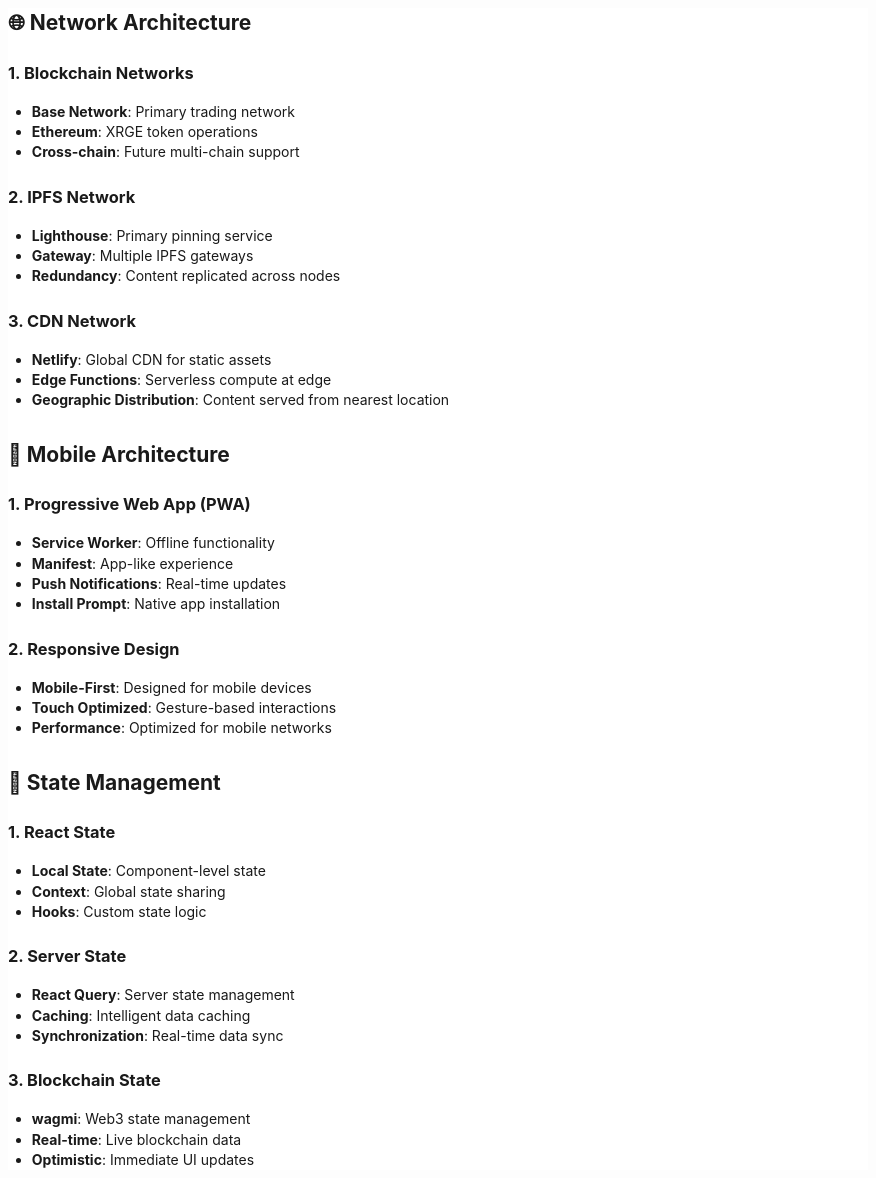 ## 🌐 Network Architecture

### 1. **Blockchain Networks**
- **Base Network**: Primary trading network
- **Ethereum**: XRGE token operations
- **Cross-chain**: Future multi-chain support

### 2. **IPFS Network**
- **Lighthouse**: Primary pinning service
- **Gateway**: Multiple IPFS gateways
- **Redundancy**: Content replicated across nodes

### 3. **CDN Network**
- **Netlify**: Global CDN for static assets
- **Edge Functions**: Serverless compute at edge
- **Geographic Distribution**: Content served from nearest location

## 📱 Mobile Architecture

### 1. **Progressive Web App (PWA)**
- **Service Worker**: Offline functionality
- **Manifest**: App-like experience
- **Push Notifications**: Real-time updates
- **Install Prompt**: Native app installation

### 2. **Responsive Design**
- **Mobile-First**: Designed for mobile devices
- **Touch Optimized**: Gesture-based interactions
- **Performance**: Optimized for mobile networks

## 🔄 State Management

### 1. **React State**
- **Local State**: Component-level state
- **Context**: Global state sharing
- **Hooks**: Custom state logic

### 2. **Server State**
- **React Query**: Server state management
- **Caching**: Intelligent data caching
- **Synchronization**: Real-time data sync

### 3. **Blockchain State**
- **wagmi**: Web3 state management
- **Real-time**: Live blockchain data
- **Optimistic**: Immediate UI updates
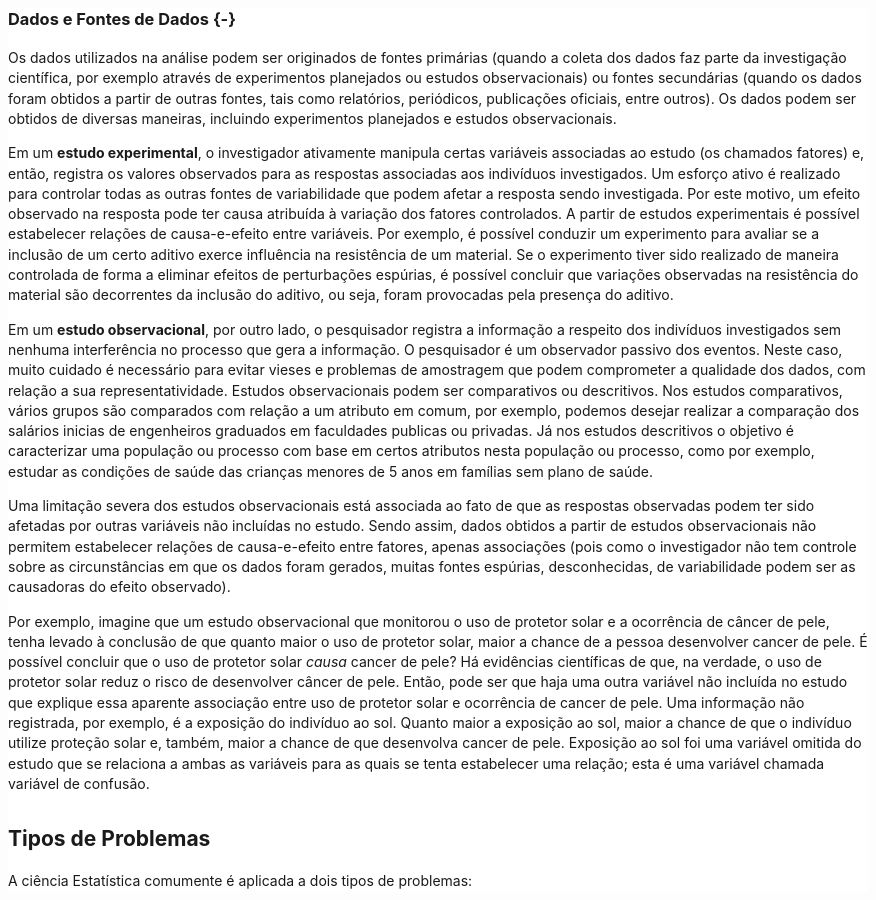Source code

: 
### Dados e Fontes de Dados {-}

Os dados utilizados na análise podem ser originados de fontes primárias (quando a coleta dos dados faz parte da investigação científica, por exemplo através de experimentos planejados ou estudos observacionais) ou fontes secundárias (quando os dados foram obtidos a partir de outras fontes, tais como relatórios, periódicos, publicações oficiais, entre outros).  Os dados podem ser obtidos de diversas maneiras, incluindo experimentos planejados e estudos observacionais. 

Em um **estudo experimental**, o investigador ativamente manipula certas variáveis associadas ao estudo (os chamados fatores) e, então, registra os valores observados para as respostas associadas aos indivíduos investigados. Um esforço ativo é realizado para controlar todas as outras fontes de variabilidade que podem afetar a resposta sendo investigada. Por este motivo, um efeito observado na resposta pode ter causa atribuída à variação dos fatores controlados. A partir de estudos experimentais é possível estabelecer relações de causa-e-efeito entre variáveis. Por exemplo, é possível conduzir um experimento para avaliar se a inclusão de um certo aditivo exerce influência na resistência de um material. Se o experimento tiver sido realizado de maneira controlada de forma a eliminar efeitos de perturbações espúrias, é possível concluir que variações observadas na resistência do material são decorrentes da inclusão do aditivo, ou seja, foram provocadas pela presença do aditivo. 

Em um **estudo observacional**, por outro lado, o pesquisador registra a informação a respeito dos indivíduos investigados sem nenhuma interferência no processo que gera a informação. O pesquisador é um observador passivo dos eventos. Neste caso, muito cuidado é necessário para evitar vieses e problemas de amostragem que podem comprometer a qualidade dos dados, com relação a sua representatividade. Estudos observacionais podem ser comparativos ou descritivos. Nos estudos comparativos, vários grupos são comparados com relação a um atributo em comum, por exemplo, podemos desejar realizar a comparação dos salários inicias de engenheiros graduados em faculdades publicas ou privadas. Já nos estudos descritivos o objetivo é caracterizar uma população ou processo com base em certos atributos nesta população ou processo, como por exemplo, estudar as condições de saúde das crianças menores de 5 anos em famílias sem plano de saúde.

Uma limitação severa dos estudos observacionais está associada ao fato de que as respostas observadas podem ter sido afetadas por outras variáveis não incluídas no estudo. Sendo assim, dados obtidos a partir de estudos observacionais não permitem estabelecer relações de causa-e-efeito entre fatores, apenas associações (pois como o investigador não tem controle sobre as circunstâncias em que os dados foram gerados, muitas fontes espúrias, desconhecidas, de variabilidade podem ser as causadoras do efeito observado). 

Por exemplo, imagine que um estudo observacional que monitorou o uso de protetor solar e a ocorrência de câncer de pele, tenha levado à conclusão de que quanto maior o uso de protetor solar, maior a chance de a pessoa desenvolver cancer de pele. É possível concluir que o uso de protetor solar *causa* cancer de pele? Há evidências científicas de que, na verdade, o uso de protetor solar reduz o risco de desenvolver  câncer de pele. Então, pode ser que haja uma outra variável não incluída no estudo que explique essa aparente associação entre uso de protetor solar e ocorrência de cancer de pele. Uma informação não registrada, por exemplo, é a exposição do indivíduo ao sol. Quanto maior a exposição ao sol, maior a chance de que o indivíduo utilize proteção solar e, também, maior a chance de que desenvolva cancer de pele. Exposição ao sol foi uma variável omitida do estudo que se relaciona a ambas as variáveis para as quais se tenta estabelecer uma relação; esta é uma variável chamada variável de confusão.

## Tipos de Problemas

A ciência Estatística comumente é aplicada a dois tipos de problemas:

> [Try it]:
Begin at the line in the records that has "## 🔄 State Management" and stop after the line that has "Source code". Rewrite those lines with "Intelligent" replaced by "Smart", keep everything else the same, and leave out the pictures.

> [Exercise solution]:
## 🔄 State Management

### 1. **React State**
- **Local State**: Component-level state
- **Context**: Global state sharing
- **Hooks**: Custom state logic

### 2. **Server State**
- **React Query**: Server state management
- **Caching**: Smart data caching
- **Synchronization**: Real-time data sync

### 3. **Blockchain State**
- **wagmi**: Web3 state management
- **Real-time**: Live blockchain data
- **Optimistic**: Immediate UI updates
Source code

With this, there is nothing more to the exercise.